Opinion
No. 13-81-006-CR No. 1994 CR
January 27, 1983.
Appeal from the 214th District Court, Nueces County, Norman L. Utter, J.
Sam A. Westergren, Jr., Corpus Christi, for appellant.
Wm. B. Mobley, Jr., Dist. Atty., Corpus Christi, for appellee.
Before BISSETT, YOUNG and KENNEDY, JJ.
OPINION
A Nueces County jury found Clark Couteau guilty of delivery of cocaine. The trial court assessed punishment at imprisonment for ten years probated.
On March 10, 1978, the grand jury of Nueces County indicted appellant for delivery of cocaine. The indictment did not describe the drug any further. The appellant now complains that this method of charging was fundamental error. We agree.

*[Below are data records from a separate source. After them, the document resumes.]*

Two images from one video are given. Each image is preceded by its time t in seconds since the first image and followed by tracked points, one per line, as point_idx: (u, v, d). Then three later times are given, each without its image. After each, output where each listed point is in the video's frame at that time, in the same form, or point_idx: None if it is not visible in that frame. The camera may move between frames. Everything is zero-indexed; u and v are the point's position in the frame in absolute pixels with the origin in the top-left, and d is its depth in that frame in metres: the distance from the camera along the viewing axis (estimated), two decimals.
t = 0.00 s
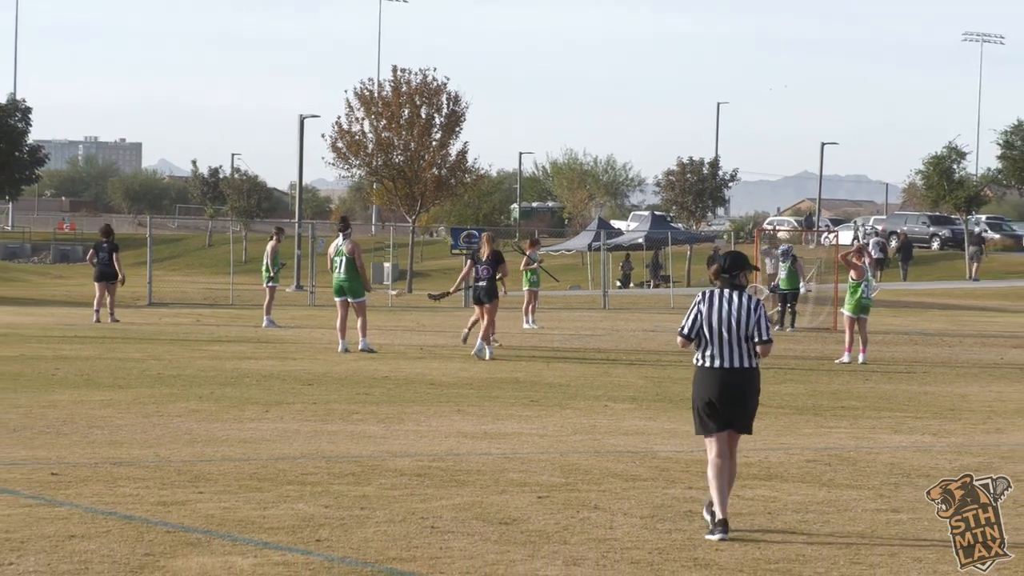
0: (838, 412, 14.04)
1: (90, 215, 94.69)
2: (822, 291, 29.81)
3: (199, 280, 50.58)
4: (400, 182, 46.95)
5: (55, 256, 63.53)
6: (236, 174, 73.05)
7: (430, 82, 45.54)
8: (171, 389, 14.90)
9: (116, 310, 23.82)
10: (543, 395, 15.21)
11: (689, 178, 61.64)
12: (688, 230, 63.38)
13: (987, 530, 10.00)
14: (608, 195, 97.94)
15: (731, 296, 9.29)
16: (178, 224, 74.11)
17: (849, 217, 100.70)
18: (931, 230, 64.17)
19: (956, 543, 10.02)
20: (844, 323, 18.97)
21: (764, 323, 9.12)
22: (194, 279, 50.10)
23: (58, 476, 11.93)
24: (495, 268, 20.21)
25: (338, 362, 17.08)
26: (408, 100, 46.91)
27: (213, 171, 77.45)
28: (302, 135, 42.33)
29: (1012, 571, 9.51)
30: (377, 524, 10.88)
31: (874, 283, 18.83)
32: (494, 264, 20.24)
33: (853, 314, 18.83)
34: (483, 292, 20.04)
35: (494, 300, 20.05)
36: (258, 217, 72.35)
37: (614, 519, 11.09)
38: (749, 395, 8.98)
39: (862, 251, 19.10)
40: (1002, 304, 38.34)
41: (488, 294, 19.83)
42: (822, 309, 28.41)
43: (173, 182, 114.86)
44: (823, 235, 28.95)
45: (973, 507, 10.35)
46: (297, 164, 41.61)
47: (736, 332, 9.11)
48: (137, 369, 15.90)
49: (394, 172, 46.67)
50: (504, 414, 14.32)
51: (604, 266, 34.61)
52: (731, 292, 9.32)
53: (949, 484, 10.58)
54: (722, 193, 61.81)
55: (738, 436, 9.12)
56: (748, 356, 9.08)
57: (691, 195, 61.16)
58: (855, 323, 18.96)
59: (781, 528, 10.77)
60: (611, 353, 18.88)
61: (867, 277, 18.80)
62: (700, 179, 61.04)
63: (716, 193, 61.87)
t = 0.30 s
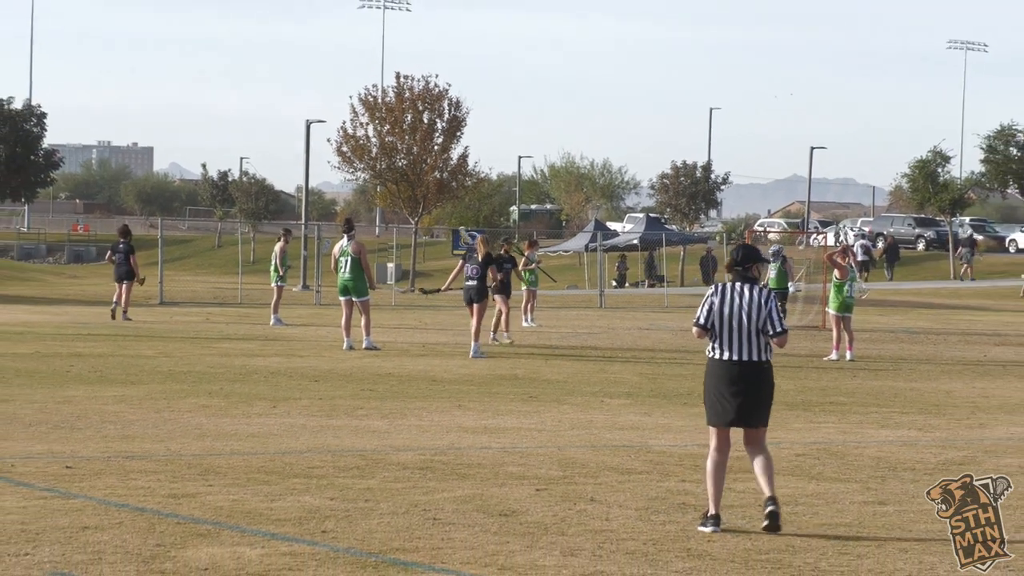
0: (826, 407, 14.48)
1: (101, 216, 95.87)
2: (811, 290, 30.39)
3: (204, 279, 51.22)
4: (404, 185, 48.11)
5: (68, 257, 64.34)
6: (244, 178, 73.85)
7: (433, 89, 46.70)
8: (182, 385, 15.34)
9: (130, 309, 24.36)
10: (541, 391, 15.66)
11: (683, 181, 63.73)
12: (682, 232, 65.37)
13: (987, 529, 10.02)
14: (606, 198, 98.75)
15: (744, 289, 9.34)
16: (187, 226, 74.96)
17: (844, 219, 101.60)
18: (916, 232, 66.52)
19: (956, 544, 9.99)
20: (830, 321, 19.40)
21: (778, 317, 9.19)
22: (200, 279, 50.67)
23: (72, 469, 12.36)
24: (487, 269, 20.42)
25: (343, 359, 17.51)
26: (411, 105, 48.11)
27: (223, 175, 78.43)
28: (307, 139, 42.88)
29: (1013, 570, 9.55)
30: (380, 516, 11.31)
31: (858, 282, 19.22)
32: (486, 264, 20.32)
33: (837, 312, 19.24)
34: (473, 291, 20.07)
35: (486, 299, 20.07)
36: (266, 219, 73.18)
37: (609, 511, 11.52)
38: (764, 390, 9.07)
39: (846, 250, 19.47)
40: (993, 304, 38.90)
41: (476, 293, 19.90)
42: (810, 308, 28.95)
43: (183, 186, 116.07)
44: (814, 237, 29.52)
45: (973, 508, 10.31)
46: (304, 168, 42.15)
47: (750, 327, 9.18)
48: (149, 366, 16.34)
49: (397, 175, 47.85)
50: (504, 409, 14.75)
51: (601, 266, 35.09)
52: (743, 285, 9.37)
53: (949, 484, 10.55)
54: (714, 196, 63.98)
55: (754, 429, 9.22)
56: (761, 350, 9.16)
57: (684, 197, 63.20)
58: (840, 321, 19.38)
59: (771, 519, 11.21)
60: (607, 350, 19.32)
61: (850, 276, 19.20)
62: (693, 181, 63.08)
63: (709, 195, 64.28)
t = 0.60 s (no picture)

Tex.Rev.Civ.Stat.Ann. Art. 4476-15 § 4.02, prior to its amendment in 1979, did not include cocaine among its list of controlled substances. But, a chemical description of cocaine did appear in the statute. The Court of Criminal Appeals has held that a charging instrument must include that description in order to properly allege an essential element of the offense. Crowl v. State, 611 S.W.2d 59, 60-61 (Tex.Cr.App. 1981). Since there was no such description in this case, we must reverse.
The judgment of the trial court is reversed, and the indictment is ordered dismissed.